Nous avons également réalisé en 2018 et 2019 des enquêtes auprès des parents, pour explorer le nouveau contexte politique autour de l'obligation vaccinale. En 2019, 48 % des parents se disent très favorables à la vaccination, 48 % sont favorables à certaines vaccinations et défavorables à d'autres. Les personnes les plus défavorables sont les femmes (54 %), les jeunes de 25-34 ans (54 %) et les personnes « CSP – ». Mais dans la même étude, 86 % des parents disent adhérer à l'idée que la loi va faire augmenter la couverture vaccinale et 77 % que la loi va réduire les épidémies.

En revanche, si, d'après cette étude, l'efficacité des vaccins est bien reconnue par les parents (88 %), ils disent avoir besoin de plus d'informations sur les effets secondaires, sur la composition des vaccins et sur les bénéfices apportés par la vaccination par rapport aux maladies contre lesquelles ils protègent.

Il n'y a pas d'équivalent européen des baromètres Santé qui permette d'avoir ce suivi longitudinal de l'adhésion à la vaccination. Les deux enquêtes que je vais maintenant citer – celle de Heidi Larson et collaborateurs, de 20169, et celle menée par l'ONG Wellcome, en 201810 – ne mesurent que des déterminants à l'adhésion à la vaccination que sont la sécurité et l'efficacité de la vaccination.

L'enquête de Heidi Larson en 2016 montre que la France est l'un des pays où la confiance dans la vaccination est la moins importante. En 2018, l'étude réalisée pour l'ONG Wellcome dans 144 pays montre que la France est le pays dont la population est la plus défiante vis-à-vis de la vaccination. D'après cette étude, 33 % des Français pensent que les vaccins sont peu ou pas sûrs, et 19 % des Français pensent que les vaccins sont peu ou pas efficaces.

Ces résultats font de la France un cas unique de défiance, comparée aux pays qui l'entourent. À part la Belgique et la Suisse, dont les niveaux de défiance s'élèvent environ à 13 % et 20 % respectivement, les niveaux de défiance dans les autres pays sont nettement en-dessous de celui de la France.

La France est également comparable à la Suisse sur la question de l'importance de la vaccination pour ses enfants. Seulement 49 % des Français pensent que la vaccination est très importante. La France est loin derrière la Belgique (où 80 % des personnes pensent que la vaccination est importante) et de l'Espagne (où 75 % pensent que la vaccination est importante). À l'inverse, seuls 10 % des Français pensent que la vaccination est peu ou pas importante, ce qui rejoint l'étude de 2019 dont je vous ai parlé.

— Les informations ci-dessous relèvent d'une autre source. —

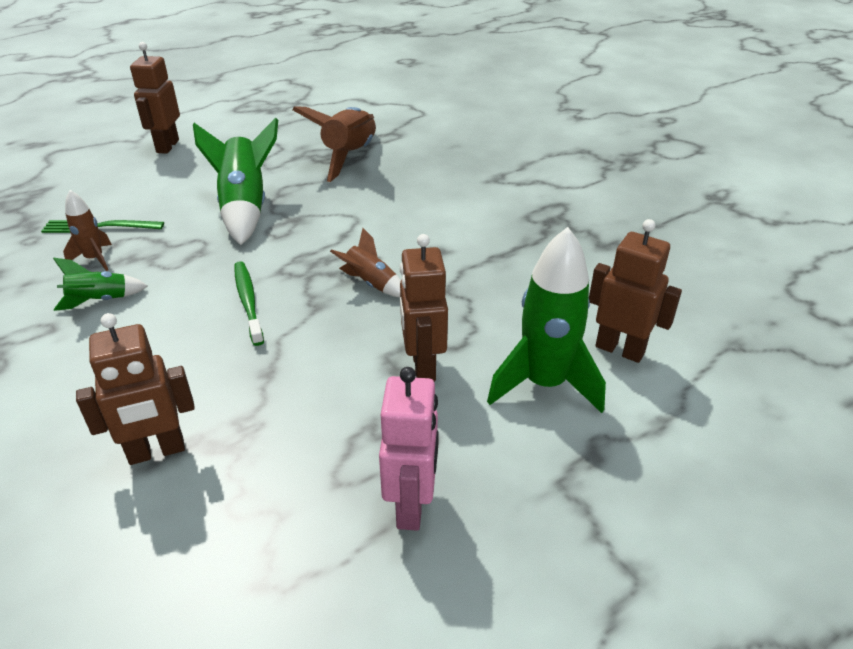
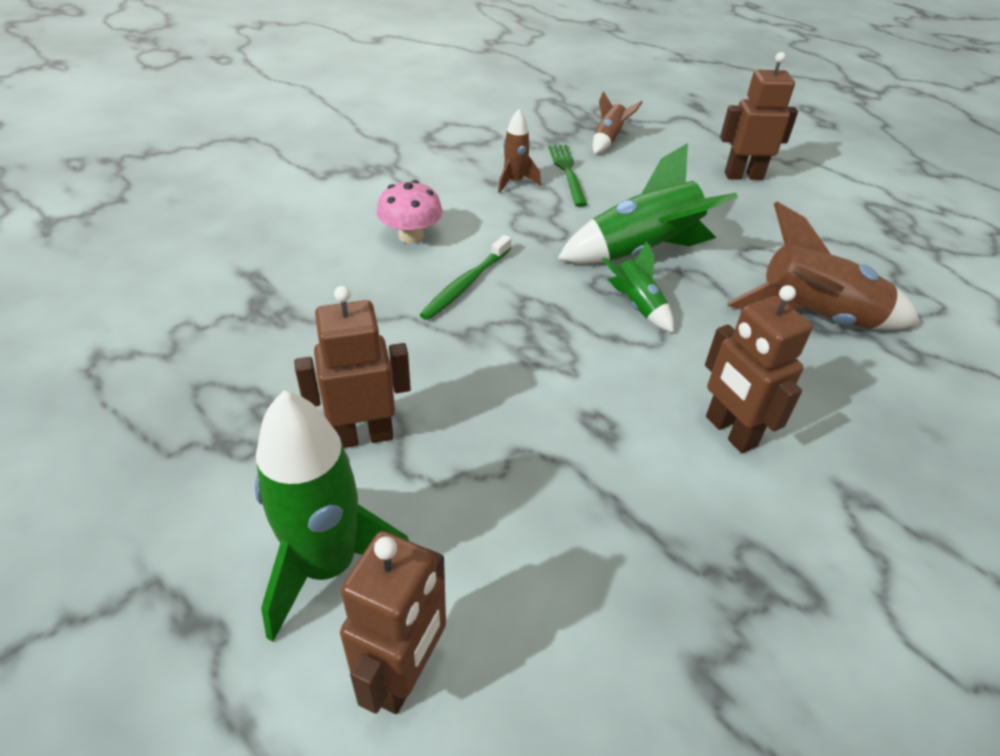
camera: 80 degrees right, 5 degrees up
green rocket [53,258,147,311] -> green rocket moved to [602,241,674,333]
brown robot [76,313,195,465] -> brown robot moved to [705,285,813,453]
green toothbrush [234,261,264,346] -> green toothbrush turned 150 degrees clockwise [420,235,511,320]
brown rocket [330,228,401,298] -> brown rocket moved to [593,91,643,154]
pink robot [379,367,439,531] -> none
none -> pink mushroom [377,180,443,244]

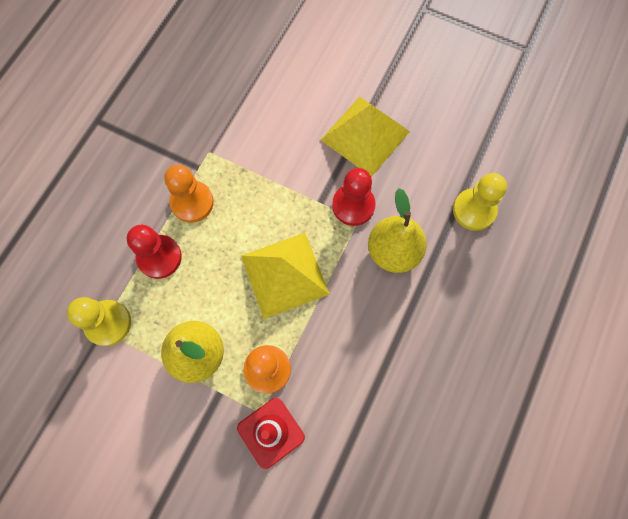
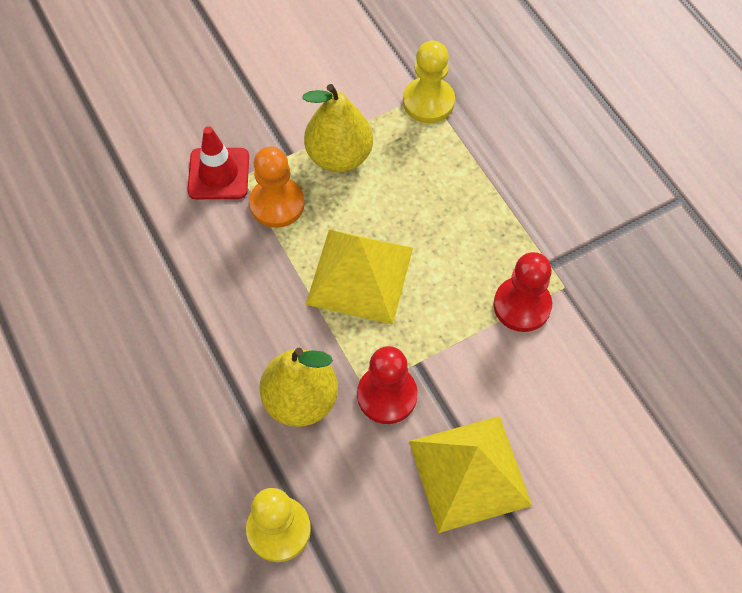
camera: 125 degrees right, 10 degrees down
red pawn [127,225,182,279] -> red pawn moved to [494,252,552,332]
orange pawn [164,164,214,223] -> none

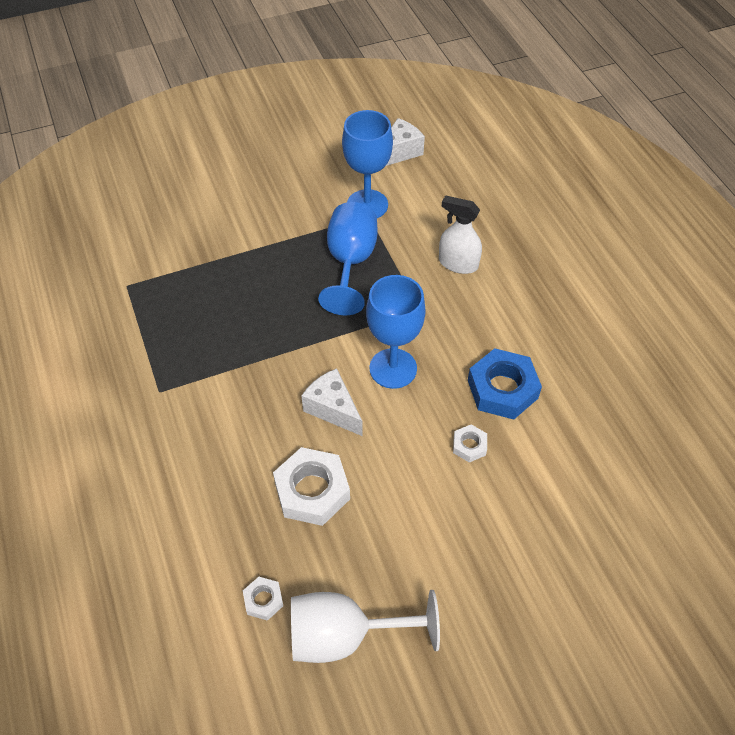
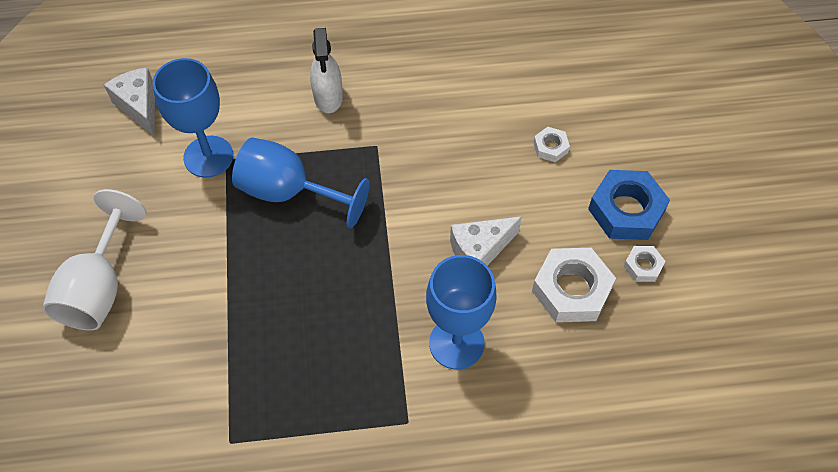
camera: 75 degrees left, 5 degrees up
white nut [243,577,283,621] -> white nut moved to [624,246,666,282]
white goblet [291,590,440,663] -> white goblet moved to [42,189,147,331]
blue goblet [366,275,426,389] -> blue goblet moved to [426,255,497,369]
white spray bottle [439,195,482,274] -> white spray bottle turned 45 degrees counterclockwise [310,28,343,113]
blue nut [468,348,542,420] -> blue nut moved to [588,170,670,240]

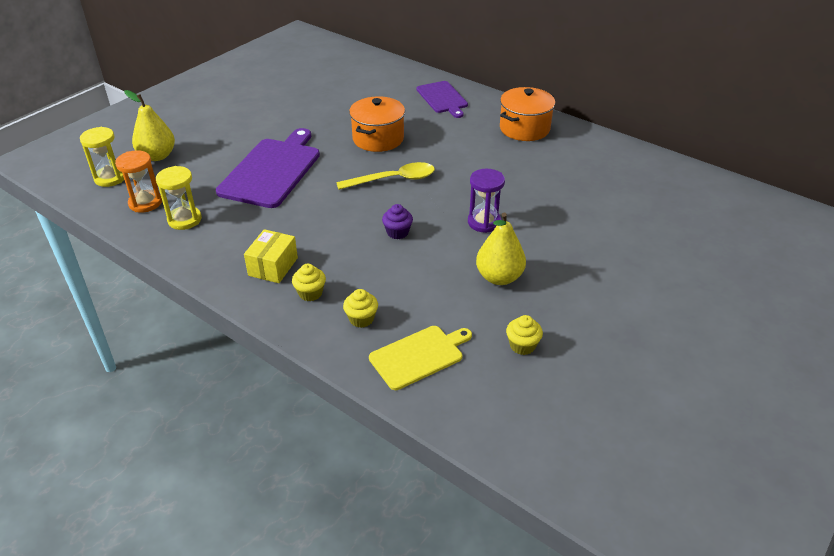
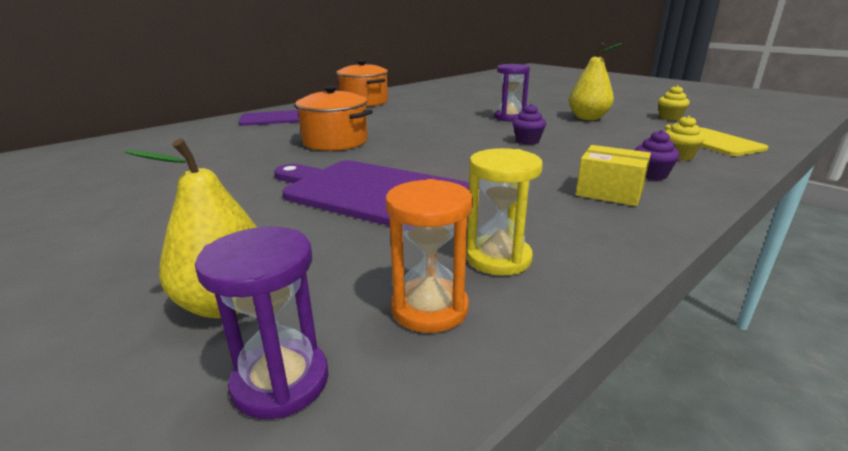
camera: 80 degrees left, 15 degrees down
yellow hourglass [80,127,124,187] -> purple hourglass [195,227,328,419]
yellow cupcake [292,264,326,301] -> purple cupcake [635,130,680,180]
yellow spoon [336,162,435,190] -> none

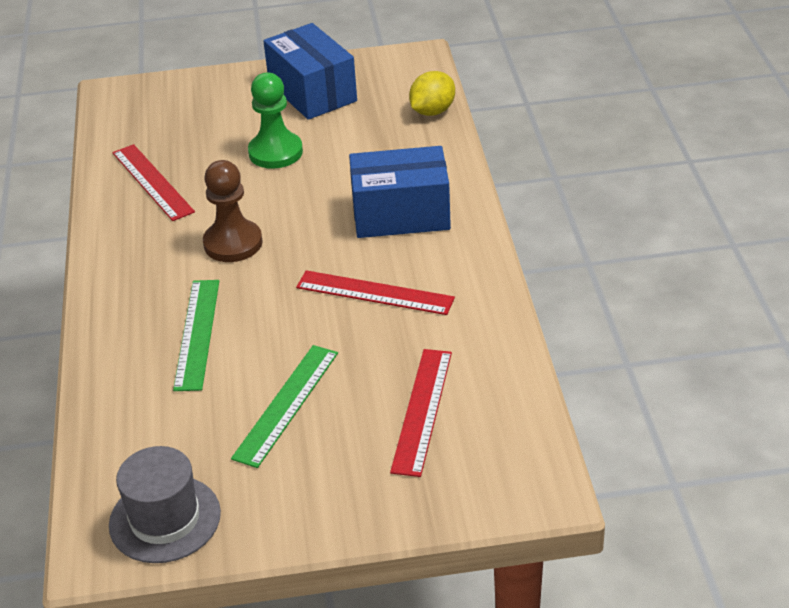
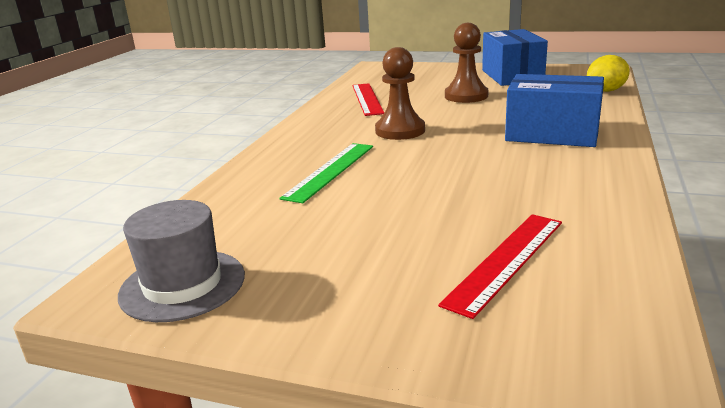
camera: 25 degrees right, 15 degrees down
green ruler [231,345,338,468] -> none
green pawn [248,73,303,169] -> brown pawn [445,23,488,103]
red ruler [296,270,455,315] -> none

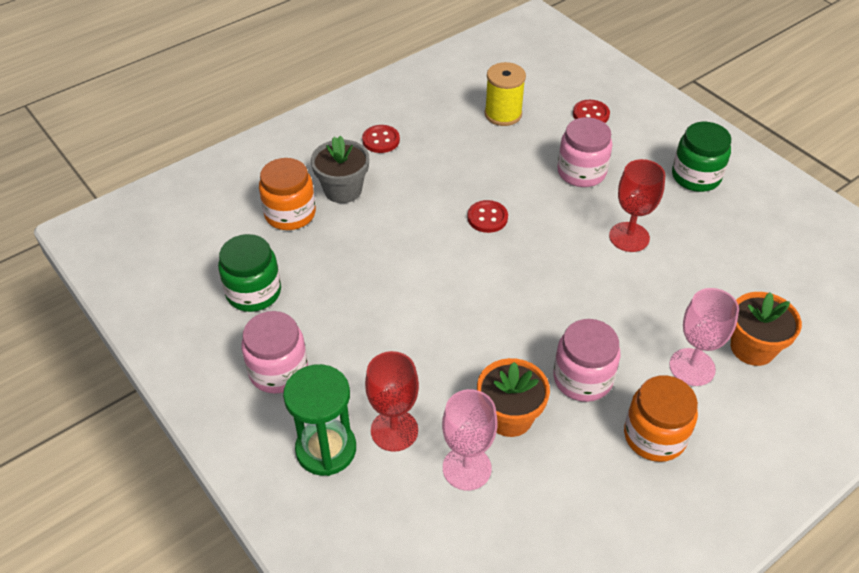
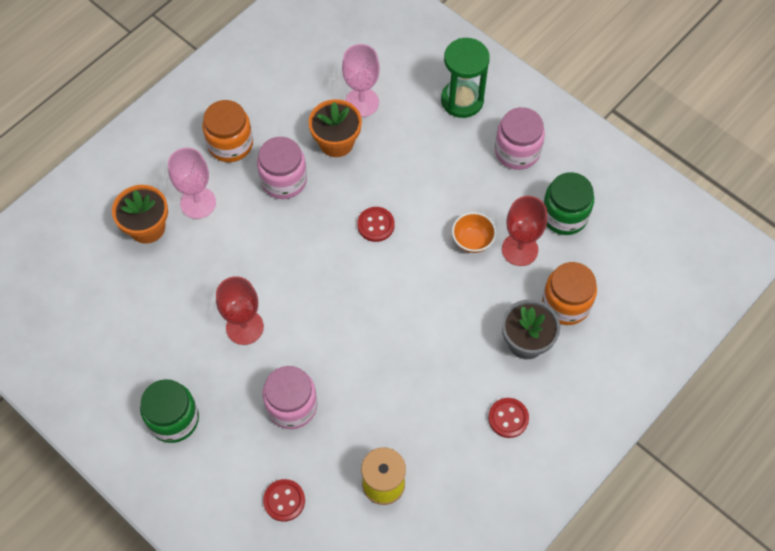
camera: 170 degrees right, 15 degrees up
red goblet [365,351,419,452] -> red goblet moved to [502,196,547,266]
red button [468,200,508,233] -> red button moved to [357,207,395,242]
none -> orange bowl [452,212,496,253]

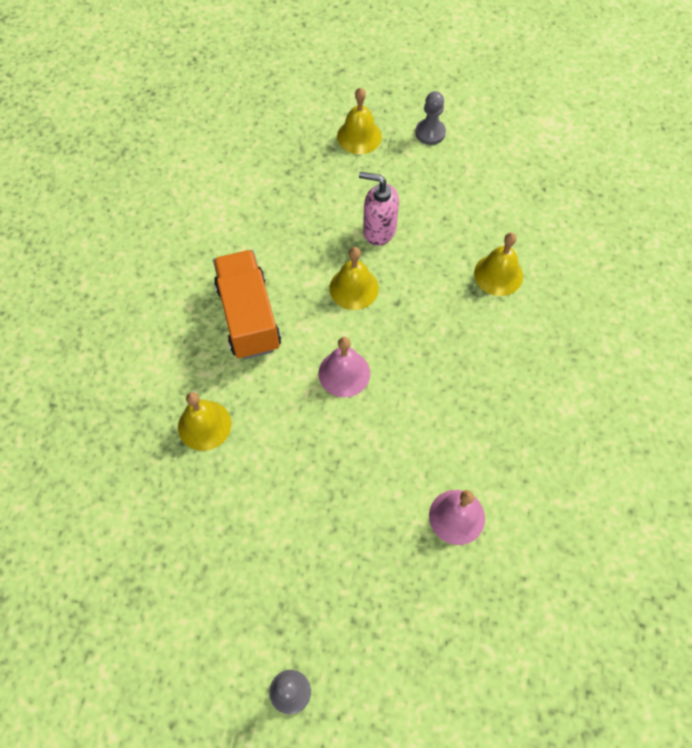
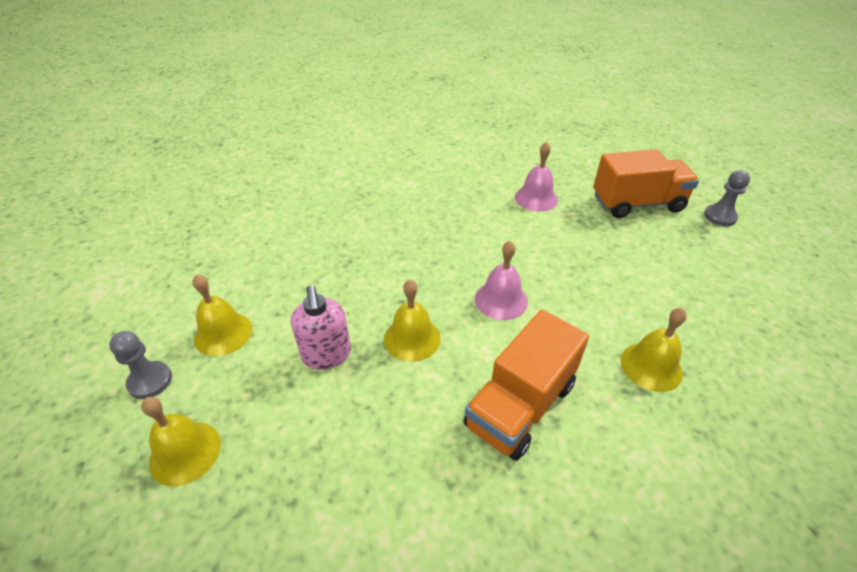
camera: 125 degrees left, 20 degrees down
yellow bell [474,233,523,296] -> yellow bell moved to [192,274,252,356]
none -> orange truck [593,149,699,218]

Nous allons avoir des données plus récentes en fin d'année sur les baromètres 2019. Il faudra prendre en compte le fait que l'évolution des opinions en matière de vaccination s'inscrit dans le temps long, il sera donc plus intéressant d'examiner les résultats en les incorporant dans une analyse longitudinale que de regarder les chiffres de l'année, seuls.

Nous sommes vraiment conscients de l'importance de la pédagogie et des travaux que nous devons réaliser auprès des parents, et également des médecins, pour les soutenir dans leur action de ré-assurance des parents.